The Trump administration is still deciding what role the federal government should play in identity, credential and access management, and at least one industry association wants it to be a “supporting role.”
In May, the White House updated its ICAM policy to give agencies greater control over how they authenticate network users. The Office of Management and Budget memo directs each agency to create an ICAM oversight structure, strategy and technology roadmap.
But that’s just the “opening chapter,” said Matt Lira, a special assistant to the president at the White House Office of American Innovation.
“This is really one of the fundamental questions of the next generation of what our economy looks like, and the federal government has a major role to play in that,” Lira said Wednesday at a Business Roundtable event in D.C. “But it’s not necessarily a dominant role, and it’s certainly not the only role.”
That same day, BRT — which represents the CEOs of some of America’s leading companies — released an eight-step, short-term action plan for industry-led development of digital identity solutions.
The white paper recommends government reduce dependency on passwords in favor of verified, secure authenticators like mobile apps or biometric sensors on mobile devices. Additionally, BRT advises agencies to move away from identity-proofing solutions that are solely knowledge-based like social security numbers and recognize them as identifiers, not authenticators.
Section 215 of the Economic Growth, Regulatory Relief, and Consumer Protection Act of 2018 allows the head of the Social Security Administration to permit other organizations to validate SSNs. And that’s precisely what BRT wants SSA to do.
“What we want to do in the future is create an ecosystem,” said Donna Beatty, executive director of digital identity and authentication at JPMorgan Chase. “An identity service provider can verify information on our behalf.”
In that model, JPMorgan could act as the trustee of a consenting customer’s identity whether they want to book a flight or buy a television — vouching for them instead of them having to show credentials. A phone number the person uses regularly, GPS location and daily ride-sharing or purchasing activity could all factor into the “digital footprint” identity service providers maintain, Beatty said.
SSA can be the test case — if it gets better about partnering with industry to make verification services more consistent, she added.
Now that Congress confirmed Andrew Saul as SSA commissioner in early June, the agency should be more cooperative. Agencies are in various stages of implementing ICAM with most in the middle and Federal Chief Information Security Officer Grant Schneider “leading a process to sort of herd those cats along,” Lira said.
“I want this to be more than a really passionate sprint,” he said. “We want to create the process and relationships that can really see this through in the long term.”
For the process to work, the government needs to improve support for validating identity attributes like driver’s licenses, passports, military IDs, and financial accounts.
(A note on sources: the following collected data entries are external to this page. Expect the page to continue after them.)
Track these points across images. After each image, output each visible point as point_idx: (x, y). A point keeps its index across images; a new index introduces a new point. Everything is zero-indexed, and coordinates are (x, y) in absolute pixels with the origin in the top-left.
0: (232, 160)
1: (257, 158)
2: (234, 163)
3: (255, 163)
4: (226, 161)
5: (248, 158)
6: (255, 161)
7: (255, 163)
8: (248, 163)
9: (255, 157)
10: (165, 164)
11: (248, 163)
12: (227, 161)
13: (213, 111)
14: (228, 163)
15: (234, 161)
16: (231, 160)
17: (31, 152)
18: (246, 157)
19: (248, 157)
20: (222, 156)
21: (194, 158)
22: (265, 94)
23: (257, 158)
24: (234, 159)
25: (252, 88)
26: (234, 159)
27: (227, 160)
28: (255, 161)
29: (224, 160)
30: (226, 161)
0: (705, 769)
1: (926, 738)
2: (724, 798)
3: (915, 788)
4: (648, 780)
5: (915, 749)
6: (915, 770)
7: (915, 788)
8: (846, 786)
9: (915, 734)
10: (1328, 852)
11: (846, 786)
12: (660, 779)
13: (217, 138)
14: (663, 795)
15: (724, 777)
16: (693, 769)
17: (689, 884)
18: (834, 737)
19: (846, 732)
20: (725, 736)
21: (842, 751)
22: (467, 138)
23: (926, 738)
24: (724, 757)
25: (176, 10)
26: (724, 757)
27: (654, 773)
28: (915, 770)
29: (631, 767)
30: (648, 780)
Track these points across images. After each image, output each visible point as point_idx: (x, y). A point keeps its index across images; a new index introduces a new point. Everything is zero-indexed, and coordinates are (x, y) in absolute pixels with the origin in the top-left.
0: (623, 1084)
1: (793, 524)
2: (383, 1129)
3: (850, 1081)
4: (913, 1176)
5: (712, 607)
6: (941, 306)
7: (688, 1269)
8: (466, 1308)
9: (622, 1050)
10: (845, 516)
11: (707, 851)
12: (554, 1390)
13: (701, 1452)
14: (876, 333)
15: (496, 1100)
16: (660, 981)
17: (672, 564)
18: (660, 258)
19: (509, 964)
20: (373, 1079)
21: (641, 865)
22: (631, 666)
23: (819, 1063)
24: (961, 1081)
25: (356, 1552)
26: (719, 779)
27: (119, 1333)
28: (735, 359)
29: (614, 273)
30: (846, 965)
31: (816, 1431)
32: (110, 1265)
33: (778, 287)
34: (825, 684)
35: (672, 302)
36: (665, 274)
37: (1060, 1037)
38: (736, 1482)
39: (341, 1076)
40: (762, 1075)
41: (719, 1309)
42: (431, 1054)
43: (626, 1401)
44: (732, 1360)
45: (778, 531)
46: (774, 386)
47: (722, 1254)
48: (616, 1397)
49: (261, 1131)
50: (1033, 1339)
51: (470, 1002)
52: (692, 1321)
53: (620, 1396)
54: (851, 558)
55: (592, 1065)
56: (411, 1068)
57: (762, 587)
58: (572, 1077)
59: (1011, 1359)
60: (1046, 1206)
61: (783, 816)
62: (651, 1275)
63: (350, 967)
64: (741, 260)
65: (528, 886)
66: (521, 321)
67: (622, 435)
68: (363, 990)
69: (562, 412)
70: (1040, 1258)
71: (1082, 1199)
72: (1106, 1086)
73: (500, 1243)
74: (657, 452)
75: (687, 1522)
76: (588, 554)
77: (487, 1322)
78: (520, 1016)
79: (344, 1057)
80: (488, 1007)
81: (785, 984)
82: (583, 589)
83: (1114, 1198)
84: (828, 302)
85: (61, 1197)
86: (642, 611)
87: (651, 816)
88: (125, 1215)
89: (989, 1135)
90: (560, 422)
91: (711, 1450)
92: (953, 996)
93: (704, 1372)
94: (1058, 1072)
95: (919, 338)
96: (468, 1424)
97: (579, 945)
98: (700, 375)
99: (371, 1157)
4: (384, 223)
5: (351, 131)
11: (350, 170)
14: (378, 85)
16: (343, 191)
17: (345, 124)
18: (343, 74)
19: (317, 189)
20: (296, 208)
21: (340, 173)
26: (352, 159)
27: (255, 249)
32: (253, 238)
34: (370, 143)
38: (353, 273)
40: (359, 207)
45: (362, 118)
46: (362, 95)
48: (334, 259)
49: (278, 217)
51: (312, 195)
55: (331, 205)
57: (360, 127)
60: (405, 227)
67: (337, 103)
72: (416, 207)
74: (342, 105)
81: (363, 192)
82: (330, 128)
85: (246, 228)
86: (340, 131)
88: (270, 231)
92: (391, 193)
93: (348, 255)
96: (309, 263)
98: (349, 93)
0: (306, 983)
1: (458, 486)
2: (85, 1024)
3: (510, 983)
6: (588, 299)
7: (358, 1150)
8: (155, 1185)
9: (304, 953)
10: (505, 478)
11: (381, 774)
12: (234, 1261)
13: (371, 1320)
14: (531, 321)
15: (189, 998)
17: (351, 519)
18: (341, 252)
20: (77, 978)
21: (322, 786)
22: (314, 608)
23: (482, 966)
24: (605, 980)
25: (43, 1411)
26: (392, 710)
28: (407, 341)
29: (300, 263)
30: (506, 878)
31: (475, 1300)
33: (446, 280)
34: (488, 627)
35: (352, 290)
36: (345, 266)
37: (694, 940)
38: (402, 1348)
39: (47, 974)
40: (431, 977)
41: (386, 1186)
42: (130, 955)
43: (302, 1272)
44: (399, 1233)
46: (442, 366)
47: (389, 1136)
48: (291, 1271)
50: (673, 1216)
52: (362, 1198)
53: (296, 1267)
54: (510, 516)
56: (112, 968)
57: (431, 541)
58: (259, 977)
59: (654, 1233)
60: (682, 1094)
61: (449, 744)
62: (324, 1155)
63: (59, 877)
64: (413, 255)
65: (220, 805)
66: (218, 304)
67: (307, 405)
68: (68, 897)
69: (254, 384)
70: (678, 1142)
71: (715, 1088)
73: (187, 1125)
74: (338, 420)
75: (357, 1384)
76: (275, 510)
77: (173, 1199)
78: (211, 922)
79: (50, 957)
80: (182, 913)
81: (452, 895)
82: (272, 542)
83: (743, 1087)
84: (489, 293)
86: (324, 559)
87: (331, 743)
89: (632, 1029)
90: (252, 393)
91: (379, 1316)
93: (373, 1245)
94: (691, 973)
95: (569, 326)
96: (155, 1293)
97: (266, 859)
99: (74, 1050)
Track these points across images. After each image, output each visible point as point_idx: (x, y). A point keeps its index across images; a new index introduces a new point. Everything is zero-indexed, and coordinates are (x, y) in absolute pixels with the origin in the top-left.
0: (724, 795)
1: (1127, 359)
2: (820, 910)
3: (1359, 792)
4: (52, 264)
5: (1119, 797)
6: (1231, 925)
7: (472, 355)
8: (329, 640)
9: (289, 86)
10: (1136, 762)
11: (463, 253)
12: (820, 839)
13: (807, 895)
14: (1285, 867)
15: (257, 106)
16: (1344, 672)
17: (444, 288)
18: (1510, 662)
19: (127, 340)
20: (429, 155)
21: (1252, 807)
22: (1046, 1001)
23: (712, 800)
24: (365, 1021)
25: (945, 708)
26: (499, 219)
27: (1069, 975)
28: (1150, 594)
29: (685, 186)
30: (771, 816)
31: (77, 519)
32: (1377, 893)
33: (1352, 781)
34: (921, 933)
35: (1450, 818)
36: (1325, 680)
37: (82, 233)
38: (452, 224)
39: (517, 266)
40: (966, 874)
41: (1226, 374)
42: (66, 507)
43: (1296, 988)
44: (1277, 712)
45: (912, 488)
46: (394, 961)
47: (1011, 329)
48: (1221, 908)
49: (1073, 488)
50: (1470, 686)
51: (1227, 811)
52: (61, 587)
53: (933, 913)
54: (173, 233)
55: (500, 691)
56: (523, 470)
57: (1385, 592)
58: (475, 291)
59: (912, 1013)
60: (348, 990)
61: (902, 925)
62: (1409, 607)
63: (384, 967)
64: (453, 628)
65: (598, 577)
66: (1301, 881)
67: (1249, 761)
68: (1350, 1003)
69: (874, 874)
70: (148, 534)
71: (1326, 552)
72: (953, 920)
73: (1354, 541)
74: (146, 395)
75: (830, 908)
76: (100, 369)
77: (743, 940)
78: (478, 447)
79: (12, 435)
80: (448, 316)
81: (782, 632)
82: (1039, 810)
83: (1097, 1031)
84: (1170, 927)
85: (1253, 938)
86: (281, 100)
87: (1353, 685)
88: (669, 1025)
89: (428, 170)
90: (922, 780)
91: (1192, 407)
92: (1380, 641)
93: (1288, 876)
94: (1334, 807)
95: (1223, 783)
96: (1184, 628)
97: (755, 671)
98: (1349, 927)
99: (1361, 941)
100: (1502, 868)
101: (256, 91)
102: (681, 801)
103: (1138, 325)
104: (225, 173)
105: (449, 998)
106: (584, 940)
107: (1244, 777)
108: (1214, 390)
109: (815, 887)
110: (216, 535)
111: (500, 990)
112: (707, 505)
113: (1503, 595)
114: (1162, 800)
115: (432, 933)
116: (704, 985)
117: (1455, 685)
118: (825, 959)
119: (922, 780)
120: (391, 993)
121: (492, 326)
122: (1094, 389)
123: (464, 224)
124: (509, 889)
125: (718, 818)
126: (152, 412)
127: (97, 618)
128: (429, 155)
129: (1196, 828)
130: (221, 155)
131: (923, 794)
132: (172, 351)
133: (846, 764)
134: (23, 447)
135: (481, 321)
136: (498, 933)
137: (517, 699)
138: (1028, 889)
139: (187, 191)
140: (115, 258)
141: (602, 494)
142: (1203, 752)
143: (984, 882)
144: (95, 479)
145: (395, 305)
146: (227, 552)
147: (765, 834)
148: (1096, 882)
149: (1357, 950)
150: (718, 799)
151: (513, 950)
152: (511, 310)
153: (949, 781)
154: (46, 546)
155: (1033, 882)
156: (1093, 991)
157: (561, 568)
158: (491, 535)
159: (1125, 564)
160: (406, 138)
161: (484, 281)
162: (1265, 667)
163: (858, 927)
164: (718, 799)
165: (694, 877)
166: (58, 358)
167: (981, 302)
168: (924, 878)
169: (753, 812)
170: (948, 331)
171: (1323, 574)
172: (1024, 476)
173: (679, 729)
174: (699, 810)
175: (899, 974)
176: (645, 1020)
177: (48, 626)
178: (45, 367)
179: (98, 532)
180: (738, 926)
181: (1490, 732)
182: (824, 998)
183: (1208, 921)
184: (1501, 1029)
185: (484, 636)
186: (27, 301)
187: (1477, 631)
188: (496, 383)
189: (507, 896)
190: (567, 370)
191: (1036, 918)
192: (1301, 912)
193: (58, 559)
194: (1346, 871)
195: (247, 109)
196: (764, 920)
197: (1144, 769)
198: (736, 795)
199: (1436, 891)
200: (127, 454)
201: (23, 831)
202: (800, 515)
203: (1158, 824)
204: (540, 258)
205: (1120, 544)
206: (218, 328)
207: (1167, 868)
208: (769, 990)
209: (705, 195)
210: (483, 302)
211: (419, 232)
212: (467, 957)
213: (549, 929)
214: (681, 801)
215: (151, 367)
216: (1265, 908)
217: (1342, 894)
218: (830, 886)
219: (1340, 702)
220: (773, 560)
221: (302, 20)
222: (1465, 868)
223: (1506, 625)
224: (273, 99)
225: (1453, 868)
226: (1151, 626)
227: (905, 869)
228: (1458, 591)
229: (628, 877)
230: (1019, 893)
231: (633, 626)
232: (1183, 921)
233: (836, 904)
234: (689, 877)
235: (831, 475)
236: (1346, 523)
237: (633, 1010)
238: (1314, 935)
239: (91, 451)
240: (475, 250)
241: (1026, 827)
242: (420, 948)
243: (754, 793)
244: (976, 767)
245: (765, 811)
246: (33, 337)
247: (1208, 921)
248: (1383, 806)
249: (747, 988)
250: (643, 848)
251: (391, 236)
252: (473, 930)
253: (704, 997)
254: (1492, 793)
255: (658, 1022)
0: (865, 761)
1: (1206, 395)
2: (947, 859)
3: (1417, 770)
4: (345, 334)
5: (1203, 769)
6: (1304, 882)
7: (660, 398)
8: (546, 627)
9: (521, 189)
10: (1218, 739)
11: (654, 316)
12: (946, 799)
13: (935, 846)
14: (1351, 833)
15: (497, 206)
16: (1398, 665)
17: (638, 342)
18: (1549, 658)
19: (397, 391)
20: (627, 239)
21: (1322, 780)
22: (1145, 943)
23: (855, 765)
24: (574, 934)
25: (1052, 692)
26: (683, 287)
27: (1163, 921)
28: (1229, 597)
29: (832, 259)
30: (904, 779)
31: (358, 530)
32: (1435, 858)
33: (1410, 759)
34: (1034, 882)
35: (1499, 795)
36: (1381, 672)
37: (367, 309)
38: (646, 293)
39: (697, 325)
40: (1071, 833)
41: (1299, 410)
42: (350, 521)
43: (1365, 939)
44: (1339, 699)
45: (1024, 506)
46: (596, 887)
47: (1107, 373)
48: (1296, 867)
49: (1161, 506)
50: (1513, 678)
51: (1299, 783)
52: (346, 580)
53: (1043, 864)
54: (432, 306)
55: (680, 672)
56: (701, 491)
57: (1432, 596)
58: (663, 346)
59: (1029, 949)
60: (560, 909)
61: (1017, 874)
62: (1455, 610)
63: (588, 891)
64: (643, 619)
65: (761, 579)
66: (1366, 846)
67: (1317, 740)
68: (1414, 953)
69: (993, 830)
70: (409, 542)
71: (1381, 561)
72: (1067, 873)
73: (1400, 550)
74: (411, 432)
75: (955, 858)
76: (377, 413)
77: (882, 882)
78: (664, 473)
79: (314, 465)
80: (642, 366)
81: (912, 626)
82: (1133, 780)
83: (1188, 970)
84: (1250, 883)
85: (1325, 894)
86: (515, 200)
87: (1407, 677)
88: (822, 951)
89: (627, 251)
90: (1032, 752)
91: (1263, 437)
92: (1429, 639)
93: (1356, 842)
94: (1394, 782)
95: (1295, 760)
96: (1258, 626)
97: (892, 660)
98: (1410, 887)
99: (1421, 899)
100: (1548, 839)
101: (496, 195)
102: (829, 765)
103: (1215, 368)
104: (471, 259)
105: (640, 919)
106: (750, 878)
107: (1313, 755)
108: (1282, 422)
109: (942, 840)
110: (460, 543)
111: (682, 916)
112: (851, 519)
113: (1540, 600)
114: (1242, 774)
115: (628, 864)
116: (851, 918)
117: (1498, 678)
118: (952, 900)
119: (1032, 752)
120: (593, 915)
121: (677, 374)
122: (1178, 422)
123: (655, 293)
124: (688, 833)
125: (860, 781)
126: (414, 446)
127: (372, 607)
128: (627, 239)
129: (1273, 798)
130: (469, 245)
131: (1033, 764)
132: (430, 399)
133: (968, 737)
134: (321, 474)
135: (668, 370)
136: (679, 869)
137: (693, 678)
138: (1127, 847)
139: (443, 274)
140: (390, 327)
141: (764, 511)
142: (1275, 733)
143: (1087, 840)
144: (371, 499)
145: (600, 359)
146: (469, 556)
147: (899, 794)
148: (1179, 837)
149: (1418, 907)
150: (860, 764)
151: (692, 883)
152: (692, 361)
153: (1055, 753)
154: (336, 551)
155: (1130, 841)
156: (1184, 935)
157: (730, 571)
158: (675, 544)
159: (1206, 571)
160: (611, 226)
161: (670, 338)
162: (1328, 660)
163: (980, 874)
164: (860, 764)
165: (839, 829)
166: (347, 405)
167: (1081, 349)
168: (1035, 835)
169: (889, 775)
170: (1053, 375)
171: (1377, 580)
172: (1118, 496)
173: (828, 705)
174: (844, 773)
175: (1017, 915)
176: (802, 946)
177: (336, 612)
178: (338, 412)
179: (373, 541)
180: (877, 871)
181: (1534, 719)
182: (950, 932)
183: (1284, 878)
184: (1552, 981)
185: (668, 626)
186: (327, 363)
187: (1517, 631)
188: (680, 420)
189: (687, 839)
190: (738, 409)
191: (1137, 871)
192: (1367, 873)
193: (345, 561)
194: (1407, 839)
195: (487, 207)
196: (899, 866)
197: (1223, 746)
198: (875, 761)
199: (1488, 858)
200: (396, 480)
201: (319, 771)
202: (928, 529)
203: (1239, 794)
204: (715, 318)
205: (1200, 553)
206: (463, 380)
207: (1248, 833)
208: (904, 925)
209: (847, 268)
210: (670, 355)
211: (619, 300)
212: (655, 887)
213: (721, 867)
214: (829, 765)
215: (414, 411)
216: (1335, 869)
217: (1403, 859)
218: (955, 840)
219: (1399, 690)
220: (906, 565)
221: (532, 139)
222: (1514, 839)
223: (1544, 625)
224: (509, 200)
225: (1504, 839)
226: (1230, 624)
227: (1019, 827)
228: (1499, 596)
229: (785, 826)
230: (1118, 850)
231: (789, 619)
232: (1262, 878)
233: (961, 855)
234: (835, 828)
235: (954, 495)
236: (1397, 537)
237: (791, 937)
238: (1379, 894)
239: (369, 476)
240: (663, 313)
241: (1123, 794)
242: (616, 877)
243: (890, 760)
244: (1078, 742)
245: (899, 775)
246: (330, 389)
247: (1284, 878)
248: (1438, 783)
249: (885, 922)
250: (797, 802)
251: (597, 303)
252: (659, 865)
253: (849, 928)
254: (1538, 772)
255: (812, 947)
And that requires improved data sharing from, in particular, the IRS, State Department, Department of Defense, Department of Veterans Affairs, and SSA, according to BRT’s action plan.
BRT suggests validations be “yes-no,” rather than reveal personal information, and identities be federated across agencies so processes like Transportation Security Administration Pre-Check also applies to filling out federal job applications and obtaining benefits.
Some people have as many as 25 identities between the SSA, numerous “subs” like their driver’s license and health care account, and processors, said Kelly Bissell, global security lead at Accenture.
“That’s the major problem that we have, that attack vector if you will,” Bissell said. “The more identities we have, the more availability there is to breach those identities.”
Fraud increases as a result, Beatty said.
Other actions the white paper recommends include government eliminating barriers to tech adoption, establishing a public-private partnership to scale digital identity solutions, enhancing privacy by giving users control of data collection and use, and funding education initiatives around these issues.
CEOs aren’t the only community weighing in on the White House ICAM update, Lira said, with academia and other stakeholders being engaged and a couple “irons in the fire” to be announced later this year or early next.
“We can’t be shifting our policy wildly every two, four, six, eight years on digital identity for us to maximize the security of our people or the economic opportunity of our business community,” he said.